_Your assignment_
The lines to reproduce from the material below are those from the one containing "hfov_deg: 58.4" through the one containing "exposure_s: 1/120", both included; write them out exactly and add nothing.

((

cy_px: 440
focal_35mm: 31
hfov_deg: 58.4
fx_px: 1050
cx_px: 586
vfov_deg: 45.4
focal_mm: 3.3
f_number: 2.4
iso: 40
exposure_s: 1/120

))
((

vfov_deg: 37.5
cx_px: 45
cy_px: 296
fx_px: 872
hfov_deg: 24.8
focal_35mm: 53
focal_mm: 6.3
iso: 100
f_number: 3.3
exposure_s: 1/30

))
((

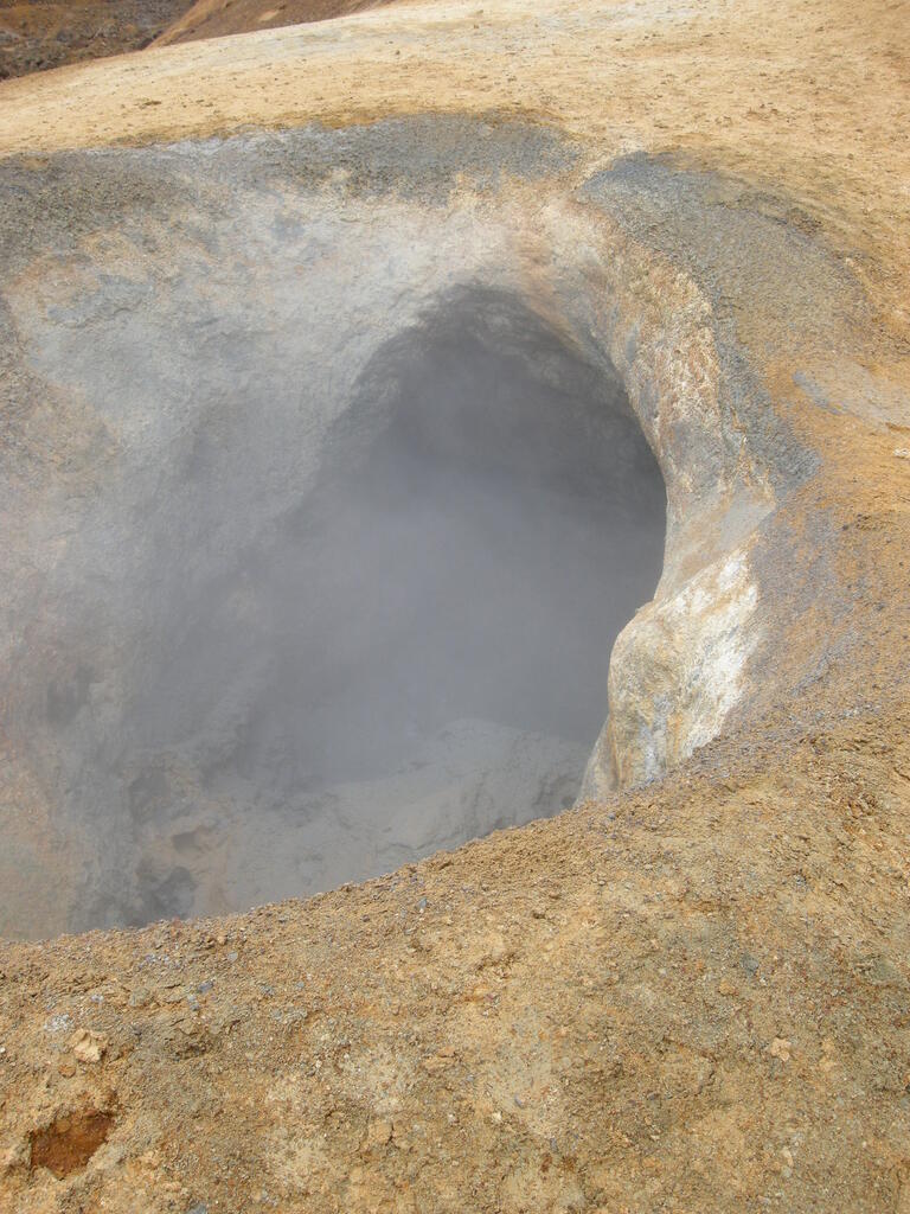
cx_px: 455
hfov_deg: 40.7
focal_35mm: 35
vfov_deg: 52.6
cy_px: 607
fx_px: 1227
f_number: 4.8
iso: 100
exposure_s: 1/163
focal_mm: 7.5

))

_Response to this exercise_
hfov_deg: 58.4
fx_px: 1050
cx_px: 586
vfov_deg: 45.4
focal_mm: 3.3
f_number: 2.4
iso: 40
exposure_s: 1/120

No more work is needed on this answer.